Princess Marie of Battenberg had been present at Schönberg when Queen Victoria was visiting in Germany and planted a lime tree, known affectionately in local parlance as the ‘Victoria-Linde’ [Victoria Lime], which was planted in 1885, the year before Marie’s visit to Windsor. Marie wrote in her memoirs: ‘During this visit Queen Victoria planted a lime-tree in the garden at the castle in memory of her great-grandfather, Count Georg Augustus, of Erbach-Schönberg, who first laid out the garden. Since then the lime has developed into a large shady tree’ (cit., Ibid, 216).
Today, the royal lime is hung with its own proud shield, reading: ‘This lime tree was planted by Her Majesty Queen Victoria of England on the occasion of her visit to the Schloss 1887 to honour her great-grandfather Count George Auguste of Erbach-Schönberg, the founder of this park’ (cit., HRH The Duchess of York and Benita Stoney, Travels with Queen Victoria, 179). The Count was the Queen’s great-great-grandfather, and the visit was made in 1885, as Princess Marie confirms. Queen Victoria’s memory of it was simply this: ‘We went out to look at the beautiful view from the terrace, and walked in the gardens, where I planted a tree’ (cit., Ibid, 178).
The last entry in Queen Victoria’s journal concerning Princess Marie occurs in 1898, three years before the Queen’s death. On a later visit to London after the Queen’s death, Princess Marie stayed at Kensington Palace, to stay with her sister-in-law, Beatrice, Princess Henry of Battenberg. Marie noted that ‘Beatrice’s principal reception-room is the celebrated Council Chamber in which Queen Victoria, as a girl of eighteen, held her first Cabinet Council…’ (cit., Ibid, 356).

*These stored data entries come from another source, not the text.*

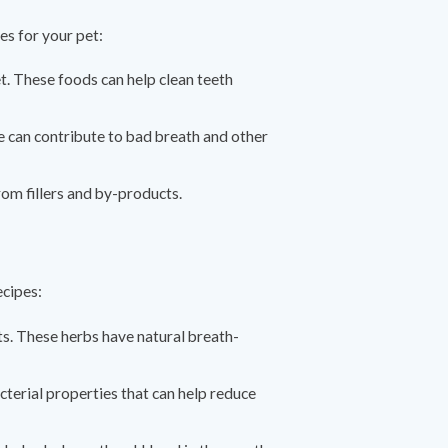
es for your pet:
et. These foods can help clean teeth
ese can contribute to bad breath and other
from fillers and by-products.
ecipes:
s. These herbs have natural breath-
acterial properties that can help reduce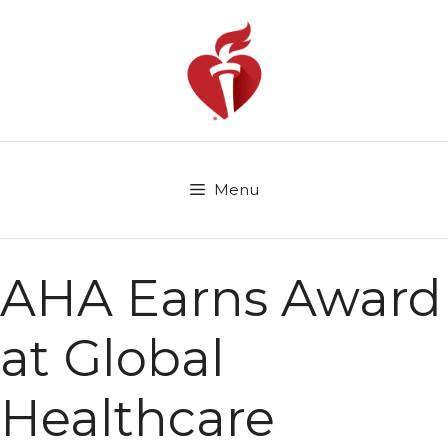
Skip
to
content
Menu
AHA Earns Award
at Global
Healthcare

One photograph of Princess Marie zu Erbach-Schönberg exists in the Royal Photograph Collection, alongside one of her husband, Prince Gustav, dating from c. 1874.
Marie’s last words sum up the mutual affection and warmth of feeling between herself and Queen Victoria, by a short sentence when she visited Windsor, after the death of Queen Victoria: ‘I went twice to Windsor, and found it very painful not to see the dear Queen there any longer...’ (cit., Ibid, 356).